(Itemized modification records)
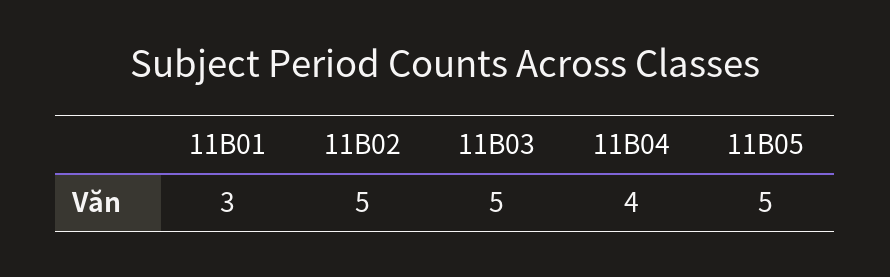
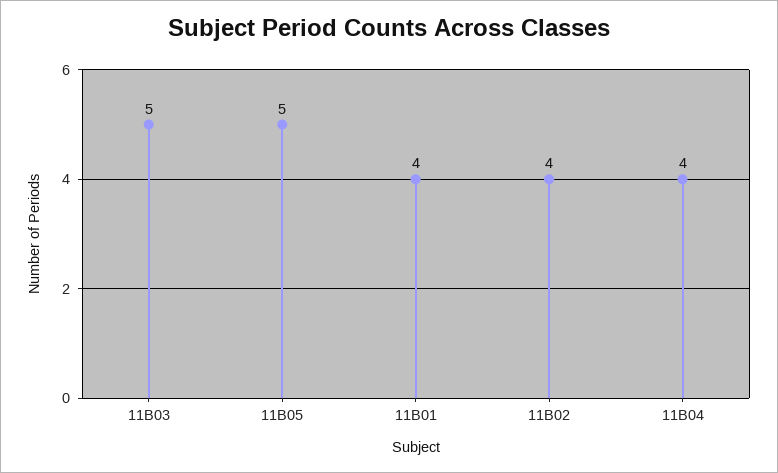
  {
-   "11B01": 3,
+   "11B01": 4,
-   "11B02": 5,
+   "11B02": 4,
    "11B03": 5,
    "11B04": 4,
    "11B05": 5
  }

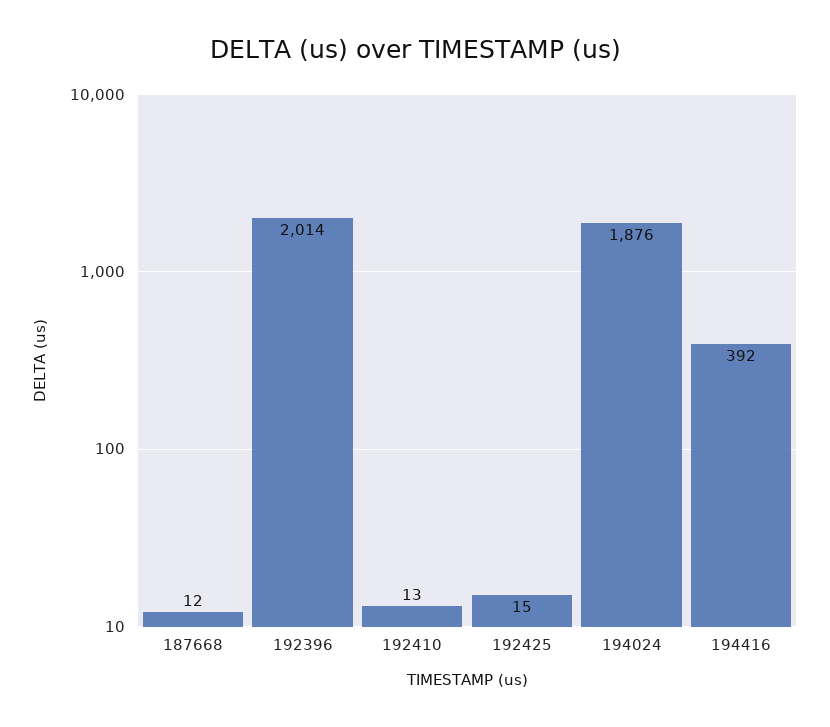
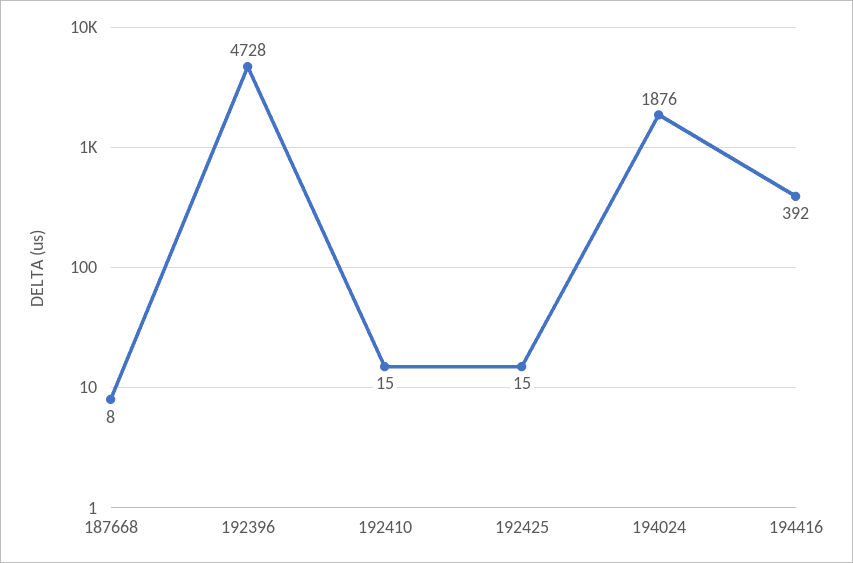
  {
-   "187668": 12,
+   "187668": 8,
-   "192396": 2014,
+   "192396": 4728,
-   "192410": 13,
+   "192410": 15,
    "192425": 15,
    "194024": 1876,
    "194416": 392
  }

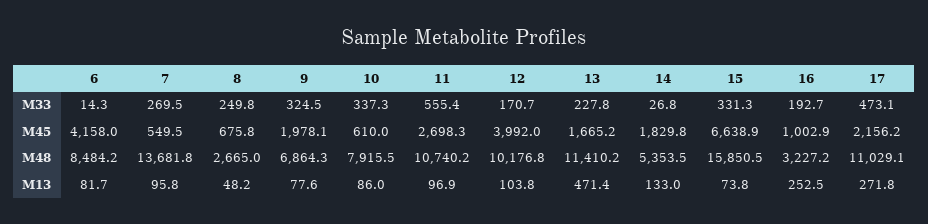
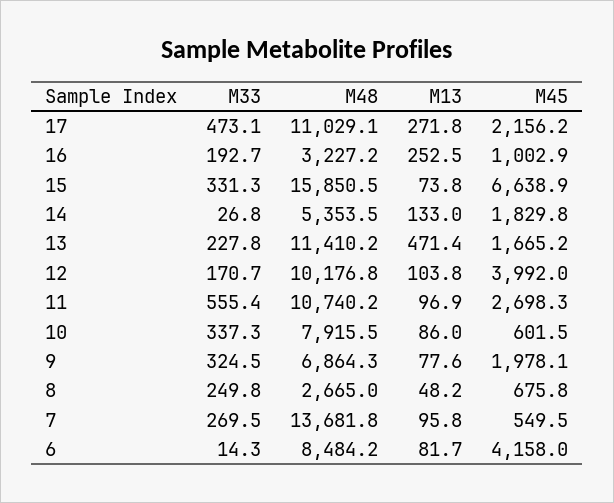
  {
    "6": {
      "M33": 14.3,
      "M45": 4158,
      "M48": 8484.2,
      "M13": 81.7
    },
    "7": {
      "M33": 269.5,
      "M45": 549.5,
      "M48": 13681.8,
      "M13": 95.8
    },
    "8": {
      "M33": 249.8,
      "M45": 675.8,
      "M48": 2665,
      "M13": 48.2
    },
    "9": {
      "M33": 324.5,
      "M45": 1978.1,
      "M48": 6864.3,
      "M13": 77.6
    },
    "10": {
      "M33": 337.3,
-     "M45": 610,
+     "M45": 601.5,
      "M48": 7915.5,
      "M13": 86
    },
    "11": {
      "M33": 555.4,
      "M45": 2698.3,
      "M48": 10740.2,
      "M13": 96.9
    },
    "12": {
      "M33": 170.7,
      "M45": 3992,
      "M48": 10176.8,
      "M13": 103.8
    },
    "13": {
      "M33": 227.8,
      "M45": 1665.2,
      "M48": 11410.2,
      "M13": 471.4
    },
    "14": {
      "M33": 26.8,
      "M45": 1829.8,
      "M48": 5353.5,
      "M13": 133
    },
    "15": {
      "M33": 331.3,
      "M45": 6638.9,
      "M48": 15850.5,
      "M13": 73.8
    },
    "16": {
      "M33": 192.7,
      "M45": 1002.9,
      "M48": 3227.2,
      "M13": 252.5
    },
    "17": {
      "M33": 473.1,
      "M45": 2156.2,
      "M48": 11029.1,
      "M13": 271.8
    }
  }

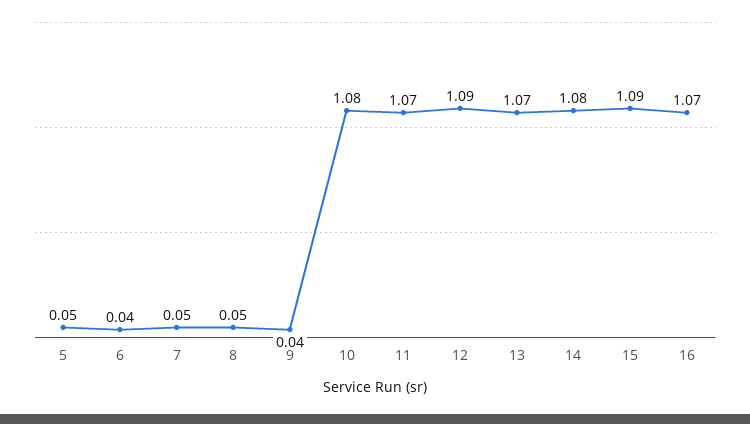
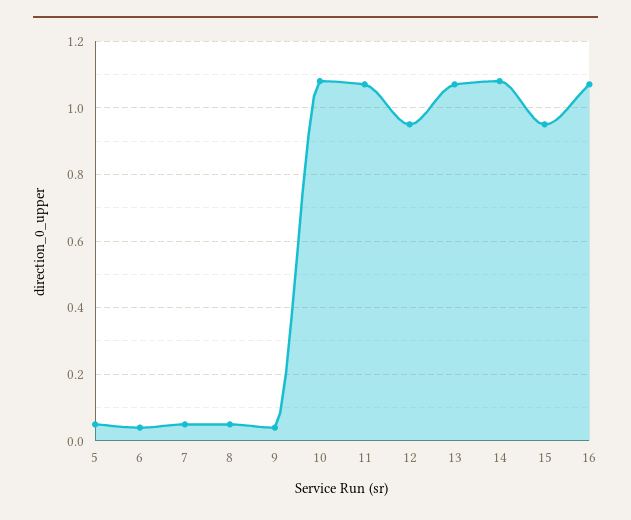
  {
    "5": 0.05,
    "6": 0.04,
    "7": 0.05,
    "8": 0.05,
    "9": 0.04,
    "10": 1.08,
    "11": 1.07,
-   "12": 1.09,
+   "12": 0.95,
    "13": 1.07,
    "14": 1.08,
-   "15": 1.09,
+   "15": 0.95,
    "16": 1.07
  }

- **WHAT YOU SHOULD DO**
Pictures stay out, and every line of the records is transcribed exactly.

- **SOLUTION FOR THIS TASK**
  {
-   "11B01": 3,
+   "11B01": 4,
-   "11B02": 5,
+   "11B02": 4,
    "11B03": 5,
    "11B04": 4,
    "11B05": 5
  }

  {
-   "187668": 12,
+   "187668": 8,
-   "192396": 2014,
+   "192396": 4728,
-   "192410": 13,
+   "192410": 15,
    "192425": 15,
    "194024": 1876,
    "194416": 392
  }

  {
    "6": {
      "M33": 14.3,
      "M45": 4158,
      "M48": 8484.2,
      "M13": 81.7
    },
    "7": {
      "M33": 269.5,
      "M45": 549.5,
      "M48": 13681.8,
      "M13": 95.8
    },
    "8": {
      "M33": 249.8,
      "M45": 675.8,
      "M48": 2665,
      "M13": 48.2
    },
    "9": {
      "M33": 324.5,
      "M45": 1978.1,
      "M48": 6864.3,
      "M13": 77.6
    },
    "10": {
      "M33": 337.3,
-     "M45": 610,
+     "M45": 601.5,
      "M48": 7915.5,
      "M13": 86
    },
    "11": {
      "M33": 555.4,
      "M45": 2698.3,
      "M48": 10740.2,
      "M13": 96.9
    },
    "12": {
      "M33": 170.7,
      "M45": 3992,
      "M48": 10176.8,
      "M13": 103.8
    },
    "13": {
      "M33": 227.8,
      "M45": 1665.2,
      "M48": 11410.2,
      "M13": 471.4
    },
    "14": {
      "M33": 26.8,
      "M45": 1829.8,
      "M48": 5353.5,
      "M13": 133
    },
    "15": {
      "M33": 331.3,
      "M45": 6638.9,
      "M48": 15850.5,
      "M13": 73.8
    },
    "16": {
      "M33": 192.7,
      "M45": 1002.9,
      "M48": 3227.2,
      "M13": 252.5
    },
    "17": {
      "M33": 473.1,
      "M45": 2156.2,
      "M48": 11029.1,
      "M13": 271.8
    }
  }

  {
    "5": 0.05,
    "6": 0.04,
    "7": 0.05,
    "8": 0.05,
    "9": 0.04,
    "10": 1.08,
    "11": 1.07,
-   "12": 1.09,
+   "12": 0.95,
    "13": 1.07,
    "14": 1.08,
-   "15": 1.09,
+   "15": 0.95,
    "16": 1.07
  }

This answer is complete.